The first poem we ran in this column was by David Allan Evans of South Dakota, about a couple washing windows together. Here Tania Rochelle of Georgia presents us with another couple, this time raking leaves. I especially like the image of the pair "bent like parentheses/ around their brittle little lawn."

- Ted Kooser


Anna Bell and Lane, eighty,

make small leaf piles in the heat,

each pile a great joint effort,

like fifty years of marriage,

sharing chores a rusty dance.

In my own yard, the stacks

are big as children, who scatter them,

dodge and limbo the poke

of my rake.

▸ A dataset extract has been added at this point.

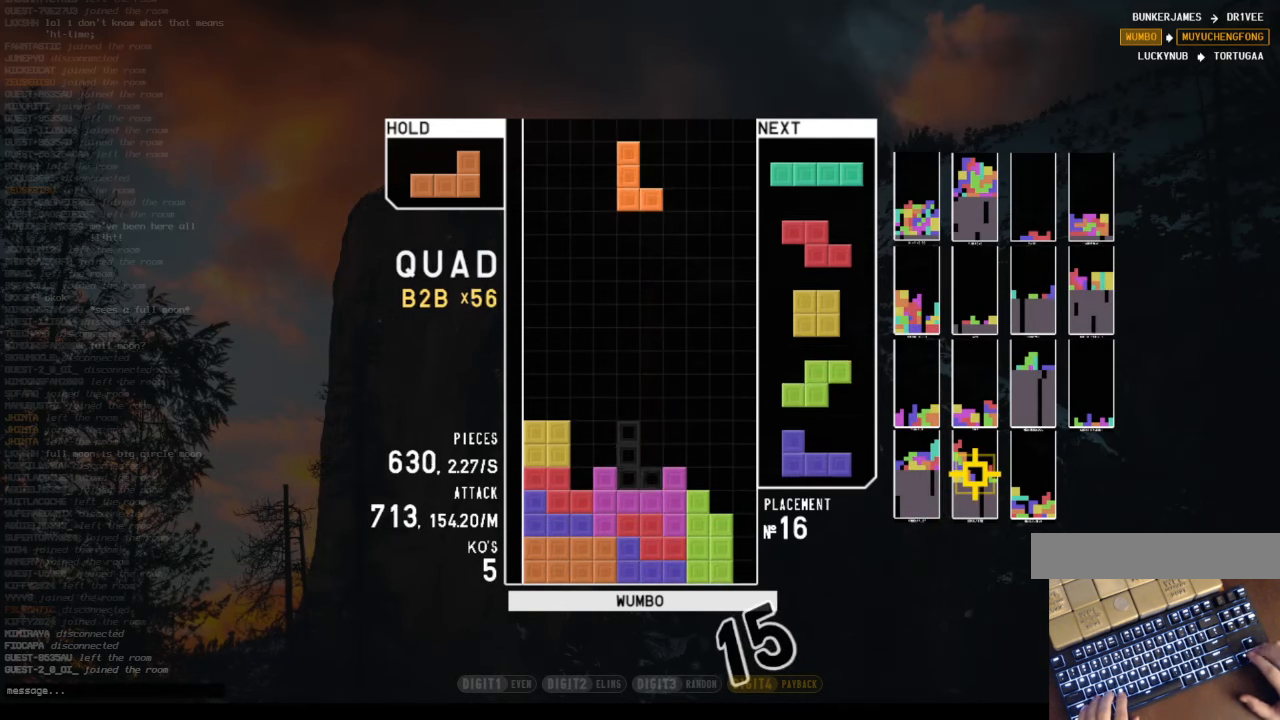
{"keys": ["down"], "events": [[34, "down", "up"], [101, "down", "down"], [101, "x", "up"], [268, "c", "down"], [268, "down", "up"], [268, "left", "down"], [402, "c", "up"], [402, "x", "down"], [502, "down", "down"], [502, "left", "up"], [502, "x", "up"]]}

We're lucky,

young and straight-boned.

And I feel sorry for the couple,

bent like parentheses

around their brittle little lawn.

I like feeling sorry for them,

the tenderness of it, but only

for a moment: John glides in

like a paper airplane, takes

the children for the weekend,

and I remember,

they're the lucky ones -

shriveled Anna Bell, loving

her crooked Lane.

Ted Kooser was U.S. poet laureate, 2004-06. Copyright 2003 by Tania Rochelle. Reprinted from "Karaoke Funeral," Snake Nation Press, by permission of the author.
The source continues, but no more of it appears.